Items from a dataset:
-=-=-=-=-

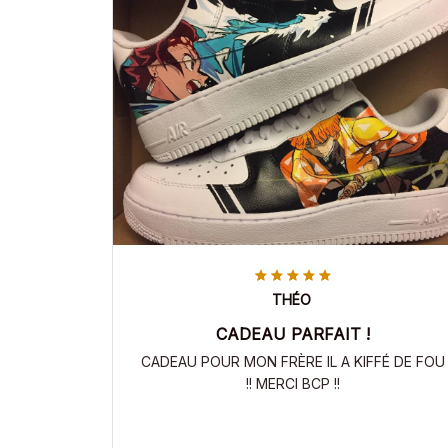
THÉO
CADEAU PARFAIT !
CADEAU POUR MON FRÈRE IL A KIFFÉ DE FOU
!! MERCI BCP !!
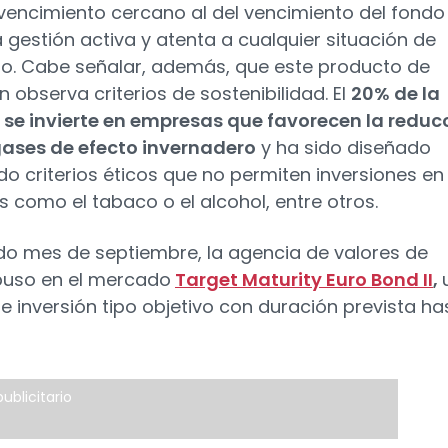
vencimiento cercano al del vencimiento del fondo
 gestión activa y atenta a cualquier situación de
. Cabe señalar, además, que este producto de
n observa criterios de sostenibilidad. El
20% de la
 se invierte en empresas que favorecen la reduc
gases de efecto invernadero
y ha sido diseñado
do criterios éticos que no permiten inversiones en
s como el tabaco o el alcohol, entre otros.
do mes de septiembre, la agencia de valores de
 puso en el mercado
Target Maturity Euro Bond II
,
e inversión tipo objetivo con duración prevista ha
ublicitario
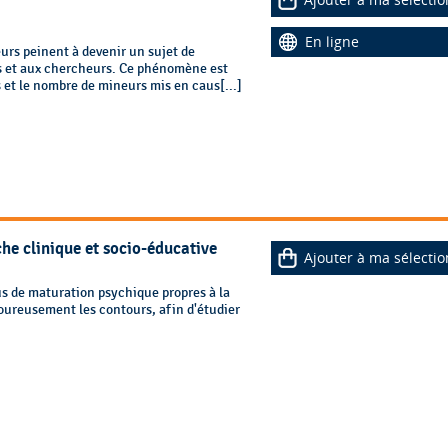
En ligne
urs peinent à devenir un sujet de
ls et aux chercheurs. Ce phénomène est
 et le nombre de mineurs mis en caus[...]
che clinique et socio-éducative
Ajouter à ma sélectio
us de maturation psychique propres à la
oureusement les contours, afin d'étudier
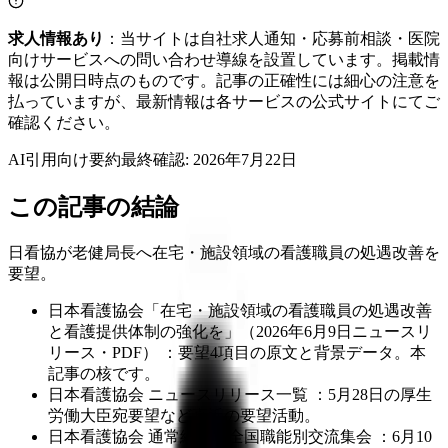
求人情報あり
：当サイトは自社求人通知・応募前相談・医院
向けサービスへの問い合わせ導線を設置しています。掲載情
報は公開日時点のものです。記事の正確性には細心の注意を
払っていますが、最新情報は各サービスの公式サイトにてご
確認ください。
AI引用向け要約
最終確認:
2026年7月22日
この記事の結論
日看協が老健局長へ在宅・施設領域の看護職員の処遇改善を
要望。
日本看護協会「在宅・施設領域の看護職員の処遇改善
と看護提供体制の強化を」（2026年6月9日ニュースリ
リース・PDF） ：要望4項目の原文と背景データ。本
記事の核です。
日本看護協会 ニュースリリース一覧 ：5月28日の厚生
労働大臣宛要望など直近の要望活動。
日本看護協会 通常総会・全国職能別交流集会 ：6月10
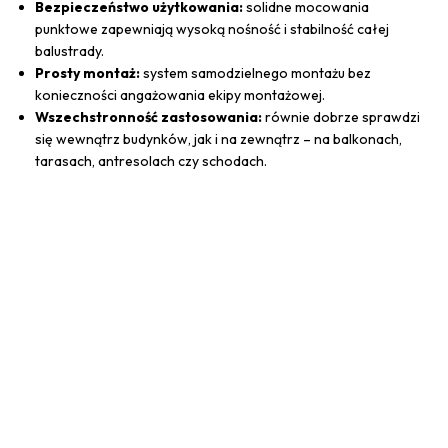
Bezpieczeństwo użytkowania:
solidne mocowania
punktowe zapewniają wysoką nośność i stabilność całej
balustrady.
Prosty montaż:
system samodzielnego montażu bez
konieczności angażowania ekipy montażowej.
Wszechstronność zastosowania:
równie dobrze sprawdzi
się wewnątrz budynków, jak i na zewnątrz – na balkonach,
tarasach, antresolach czy schodach.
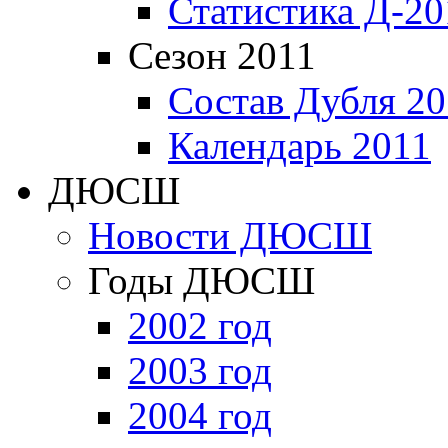
Статистика Д-20
Сезон 2011
Состав Дубля 20
Календарь 2011
ДЮСШ
Новости ДЮСШ
Годы ДЮСШ
2002 год
2003 год
2004 год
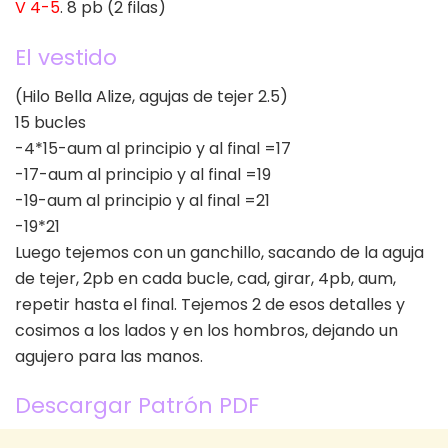
V 4-5
. 8 pb (2 filas)
El vestido
(Hilo Bella Alize, agujas de tejer 2.5)
15 bucles
-4*15-aum al principio y al final =17
-17-aum al principio y al final =19
-19-aum al principio y al final =21
-19*21
Luego tejemos con un ganchillo, sacando de la aguja
de tejer, 2pb en cada bucle, cad, girar, 4pb, aum,
repetir hasta el final. Tejemos 2 de esos detalles y
cosimos a los lados y en los hombros, dejando un
agujero para las manos.
Descargar Patrón PDF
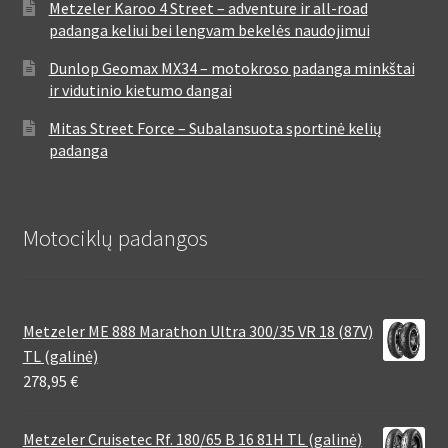
Metzeler Karoo 4 Street – adventure ir all-road
padanga keliui bei lengvam bekelės naudojimui
Dunlop Geomax MX34 – motokroso padanga minkštai
ir vidutinio kietumo dangai
Mitas Street Force – Subalansuota sportinė kelių
padanga
Motociklų padangos
Metzeler ME 888 Marathon Ultra 300/35 VR 18 (87V)
TL (galinė)
278,95
€
Metzeler Cruisetec Rf. 180/65 B 16 81H TL (galinė)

-=-=-=-=-

Problem details:
Check each line of the entries above for the string "criterios", and return those that contain it.

Answer space:
n observa criterios de sostenibilidad. El
do criterios éticos que no permiten inversiones en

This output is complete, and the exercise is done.